Beberapa saat berkeliling, tiba-tiba mata Pak Kyai dihadapkan pada sekelompok orang yang sedang bercanda dan bermain-main, tidak belajar, seakan meremehkan ujian yang akan diadakan esok harinya. Dan Pak Kyai tahu mereka adalah orang-orang yang di kelasnya terkenal mempunyai tingkat kepintaran di atas rata-rata.
Melihat keadaan tersebut, Pak Kyai kemudian masuk ke rumah yang kebetulan tidak terlalu jauh dengan asrama. Para santri yang melihat Pak Kyai bergegas ke rumah saling berpandangan antara satu dengan yang lain. Mereka ketakutan dan berharap-harap cemas sambil menunggu apa yang akan terjadi selanjutnya.
Dan betapa terkejutnya santri-santri tersebut saat Pak Kyai keluar tiba-tiba membawa dua buah parang dan satu bilah kayu. Mereka terdiam seribu bahasa tidak berani memandang ke arah Pak Kyai. Mereka merasa bersalah, dan sudah pasrah jika Pak Kyai akan memberikan hukuman kepada mereka. Dan mereka tahu benar, Pak Kyai adalah orang yang sangat berdisiplin, dan tidak mentolerir santrinya jika melanggar aturan disiplin.
Situasinya sangat menegangkan. Pak Kyai melangkah dengan pelan mendekati mereka. Wajahnya menunjukkan keteduhan yang mendalam dengan garis ketegasan yang tidak pernah luntur. Para santri semakin tertunduk, menahan nafas, tidak berani bergerak walau sedikitpun. Apalagi melihat dua buah parang yang dibawa Pak Kyai, tidak terbayangkan apa yang akan terjadi pada mereka. Tetapi yang mereka pahami, Pak Kyai tidak mungkin akan mencelakakan mereka. Walaupun mereka juga kian tidak mengerti; mengapa Pak Kyai harus membawa parang segala?
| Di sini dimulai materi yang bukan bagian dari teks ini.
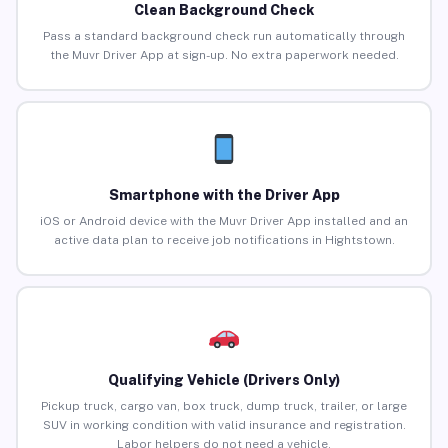
Clean Background Check
Pass a standard background check run automatically through
the Muvr Driver App at sign-up. No extra paperwork needed.
Smartphone with the Driver App
iOS or Android device with the Muvr Driver App installed and an
active data plan to receive job notifications in Hightstown.
Qualifying Vehicle (Drivers Only)
Pickup truck, cargo van, box truck, dump truck, trailer, or large
SUV in working condition with valid insurance and registration.
Labor helpers do not need a vehicle.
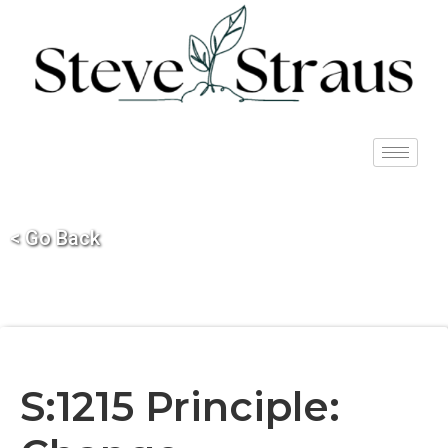
< Go Back
S:1215 Principle:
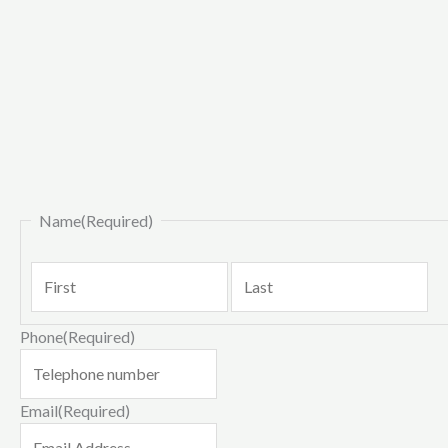
First
La
Name
(Required)
Phone
(Required)
Email
(Required)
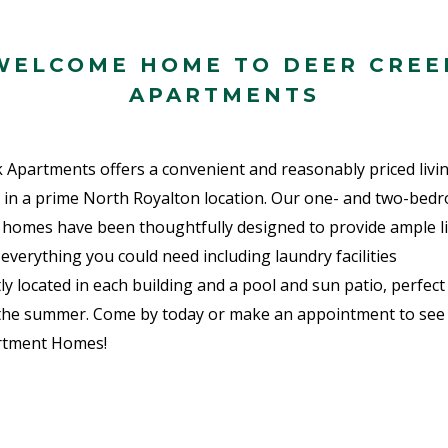
WELCOME HOME TO DEER CREE
APARTMENTS
 Apartments offers a convenient and reasonably priced livi
 in a prime North Royalton location. Our one- and two-bed
homes have been thoughtfully designed to provide ample li
everything you could need including laundry facilities
ly located in each building and a pool and sun patio, perfect
the summer. Come by today or make an appointment to see
rtment Homes!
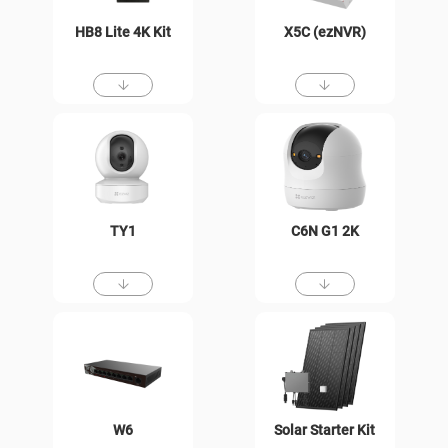
HB8 Lite 4K Kit
X5C (ezNVR)
TY1
C6N G1 2K
W6
Solar Starter Kit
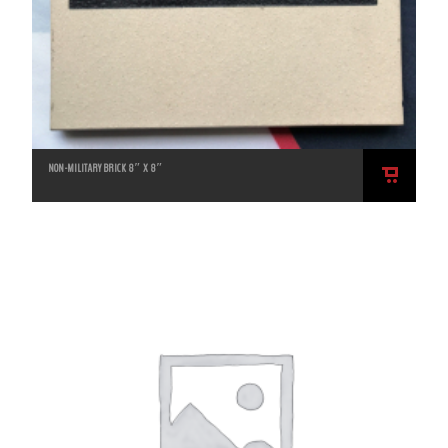
NON-MILITARY BRICK 8″ X 8″
ADD
TO
CART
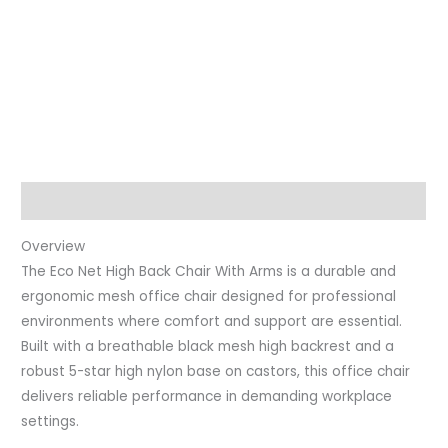
Description
Overview
The Eco Net High Back Chair With Arms is a durable and
ergonomic mesh office chair designed for professional
environments where comfort and support are essential.
Built with a breathable black mesh high backrest and a
robust 5-star high nylon base on castors, this office chair
delivers reliable performance in demanding workplace
settings.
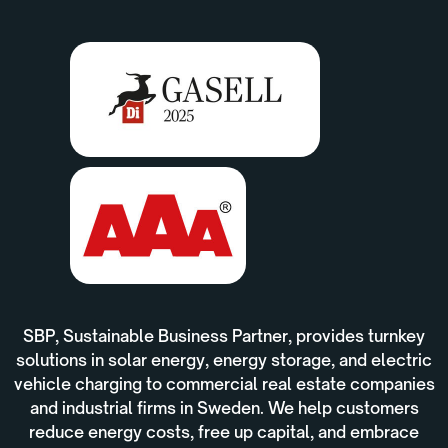
SBP, Sustainable Business Partner, provides turnkey
solutions in solar energy, energy storage, and electric
vehicle charging to commercial real estate companies
and industrial firms in Sweden. We help customers
reduce energy costs, free up capital, and embrace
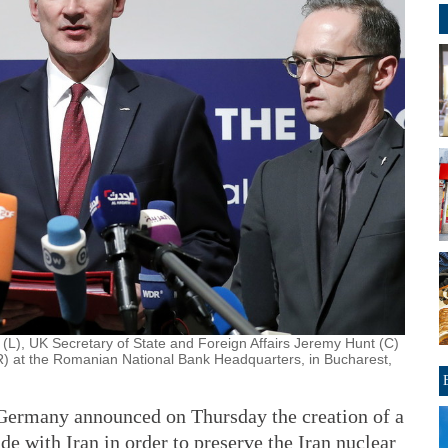
(L), UK Secretary of State and Foreign Affairs Jeremy Hunt (C)
) at the Romanian National Bank Headquarters, in Bucharest,
Germany announced on Thursday the creation of a
de with Iran in order to preserve the Iran nuclear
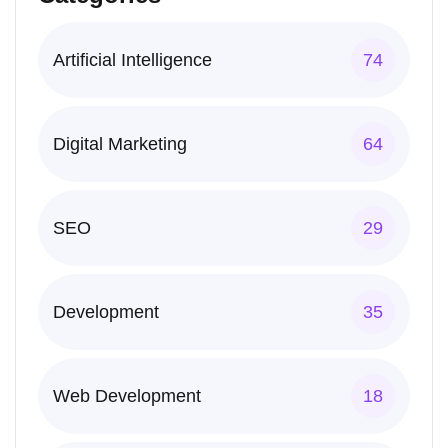
Artificial Intelligence
74
Digital Marketing
64
SEO
29
Development
35
Web Development
18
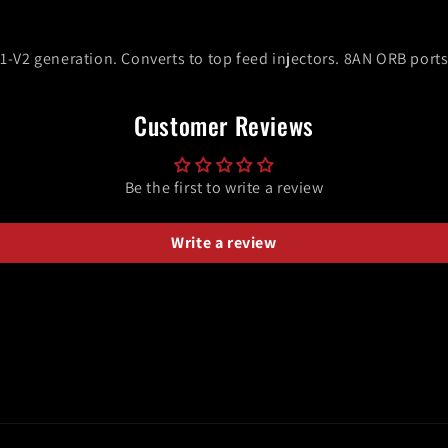
V1-V2 generation. Converts to top feed injectors. 8AN ORB ports
Customer Reviews
Be the first to write a review
Write a review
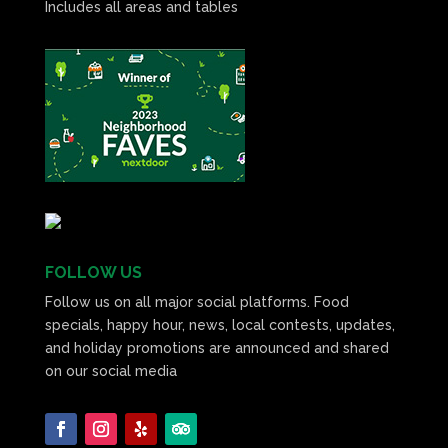
Includes all areas and tables
FOLLOW US
Follow us on all major social platforms. Food
specials, happy hour, news, local contests, updates,
and holiday promotions are announced and shared
on our social media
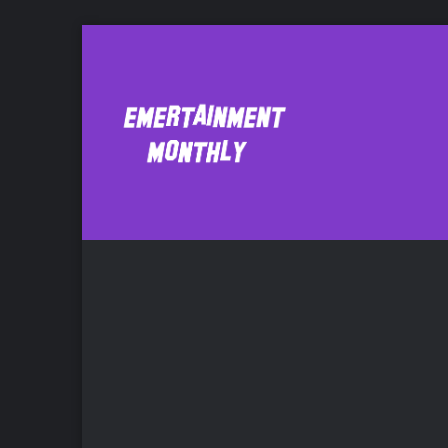
Everything is Alr
Mu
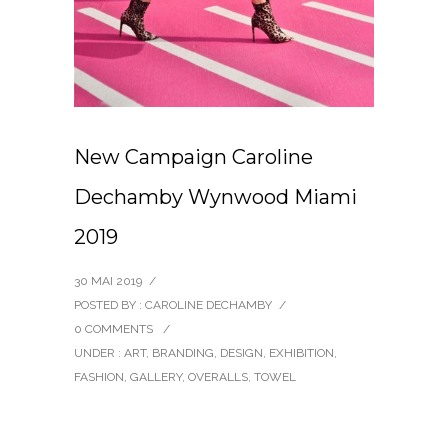
New Campaign Caroline
Dechamby Wynwood Miami
2019
30 MAI 2019
/
POSTED BY : CAROLINE DECHAMBY
/
0 COMMENTS
/
UNDER :
ART
,
BRANDING
,
DESIGN
,
EXHIBITION
,
FASHION
,
GALLERY
,
OVERALLS
,
TOWEL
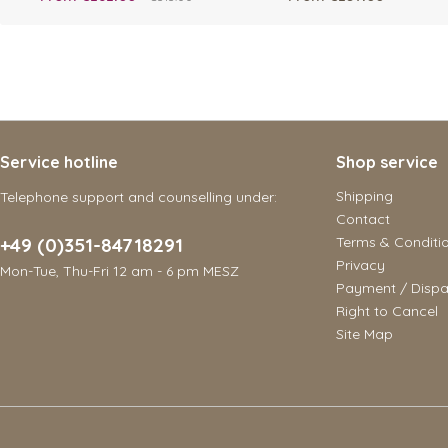
Service hotline
Shop service
Shipping
Telephone support and counselling under:
Contact
+49 (0)351-84718291
Terms & Conditi
Privacy
Mon-Tue, Thu-Fri 12 am - 6 pm MESZ
Payment / Dispa
Right to Cancel
Site Map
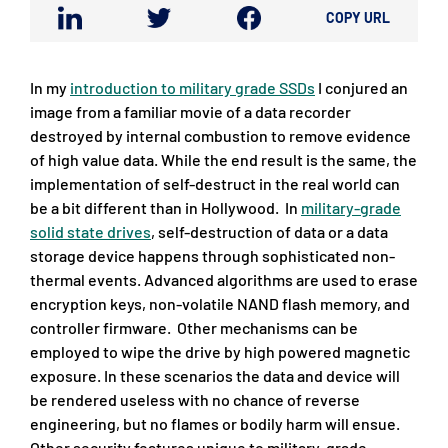
COPY URL
In my
introduction to military grade SSDs
I conjured an
image from a familiar movie of a data recorder
destroyed by internal combustion to remove evidence
of high value data. While the end result is the same, the
implementation of self-destruct in the real world can
be a bit different than in Hollywood. In
military-grade
solid state drives
, self-destruction of data or a data
storage device happens through sophisticated non-
thermal events. Advanced algorithms are used to erase
encryption keys, non-volatile NAND flash memory, and
controller firmware. Other mechanisms can be
employed to wipe the drive by high powered magnetic
exposure. In these scenarios the data and device will
be rendered useless with no chance of reverse
engineering, but no flames or bodily harm will ensue.
Other security features unique to military-grade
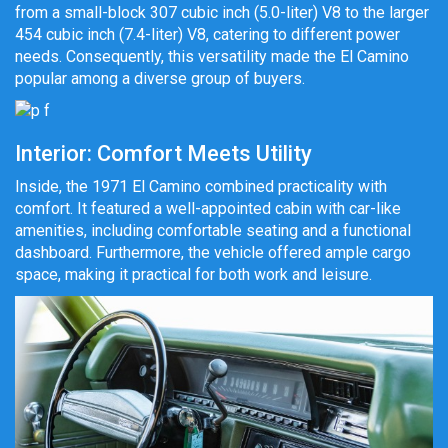
from a small-block 307 cubic inch (5.0-liter) V8 to the larger
454 cubic inch (7.4-liter) V8, catering to different power
needs. Consequently, this versatility made the El Camino
popular among a diverse group of buyers.
Interior: Comfort Meets Utility
Inside, the 1971 El Camino combined practicality with
comfort. It featured a well-appointed cabin with car-like
amenities, including comfortable seating and a functional
dashboard. Furthermore, the vehicle offered ample cargo
space, making it practical for both work and leisure.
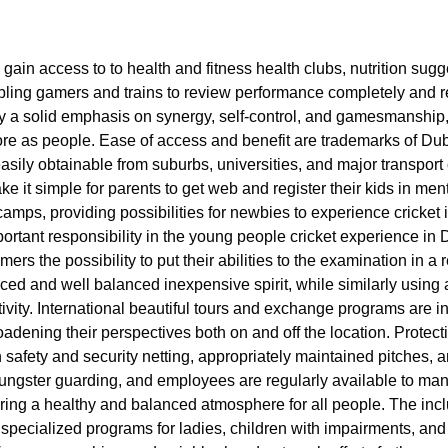
 gain access to to health and fitness health clubs, nutrition sug
nabling gamers and trains to review performance completely and 
by a solid emphasis on synergy, self-control, and gamesmanship,
ore as people. Ease of access and benefit are trademarks of Dub
 easily obtainable from suburbs, universities, and major transpor
e it simple for parents to get web and register their kids in men
mps, providing possibilities for newbies to experience cricket in
portant responsibility in the young people cricket experience in 
mers the possibility to put their abilities to the examination in 
nced and well balanced inexpensive spirit, while similarly usin
tivity. International beautiful tours and exchange programs are i
roadening their perspectives both on and off the location. Protect
h safety and security netting, appropriately maintained pitches, 
nd youngster guarding, and employees are regularly available to 
ing a healthy and balanced atmosphere for all people. The inclusi
specialized programs for ladies, children with impairments, and 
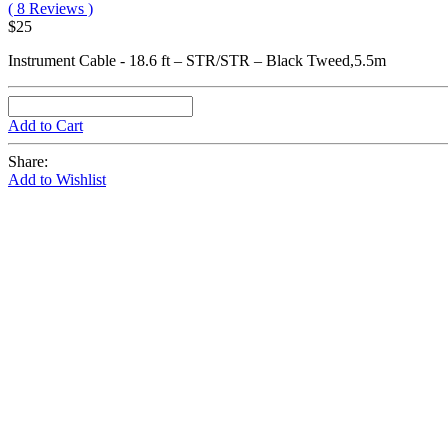
( 8 Reviews )
$25
Instrument Cable - 18.6 ft – STR/STR – Black Tweed,5.5m
Add to Cart
Share:
Add to Wishlist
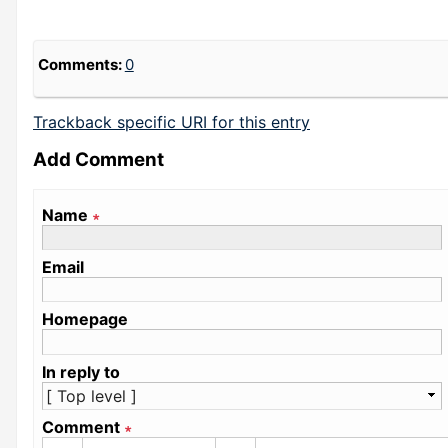
Comments:
0
Trackback specific URI for this entry
Add Comment
Name
∗
Email
Homepage
In reply to
Comment
∗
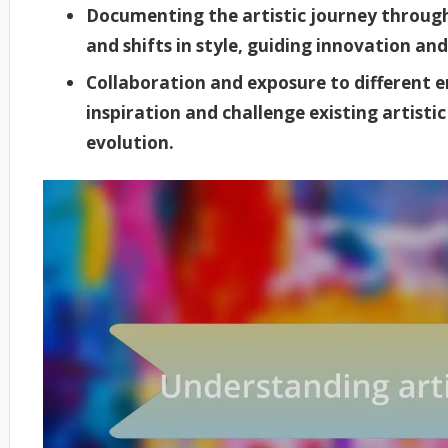
Documenting the artistic journey through
and shifts in style, guiding innovation and
Collaboration and exposure to different
inspiration and challenge existing artisti
evolution.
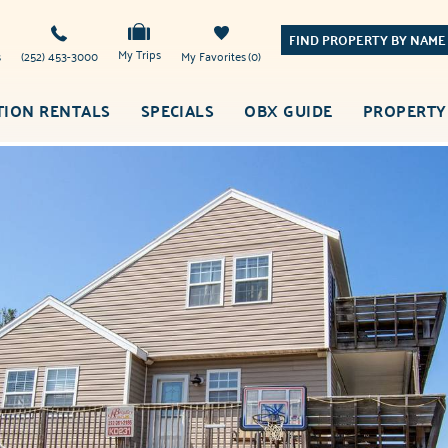
FIND PROPERTY BY NAME
My Trips
s
(252) 453-3000
My Favorites
0
TION RENTALS
SPECIALS
OBX GUIDE
PROPERTY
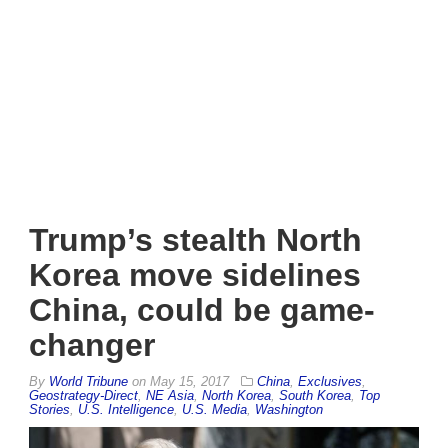
Trump’s stealth North
Korea move sidelines
China, could be game-
changer
By
World Tribune
on
May 15, 2017
China
,
Exclusives
,
Geostrategy-Direct
,
NE Asia
,
North Korea
,
South Korea
,
Top
Stories
,
U.S. Intelligence
,
U.S. Media
,
Washington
Keheningan itu terpecahkan saat Pak Kyai mulai berbicara dengan suara yang tenang tetapi penuh ketegasan: “Anak-anakku sekalian, hari ini saya membawa dua parang untuk kalian, agar kalian bisa memahami bagaimana memanfaatkan potensi akal dan kecerdasan kalian dengan baik. Lihatlah dua parang ini, yang satu adalah parang yang tumpul, dan satunya lagi adalah parang yang tajam. Saya juga bawakan kayu untuk menjadi contoh nyata di hadapan kalian”.
Para santripun terkesima sekaligus merasa lega pada akhirnya mereka mengerti bahwa dua buah parang dan sebilah kayu yang dibawa Pak Kyai hanyalah untuk memberikan contoh kepada mereka. Tetapi tetap saja mereka tidak berani tersenyum, hanya sedikit kelegaan yang terpancar pada muka-muka takut mereka.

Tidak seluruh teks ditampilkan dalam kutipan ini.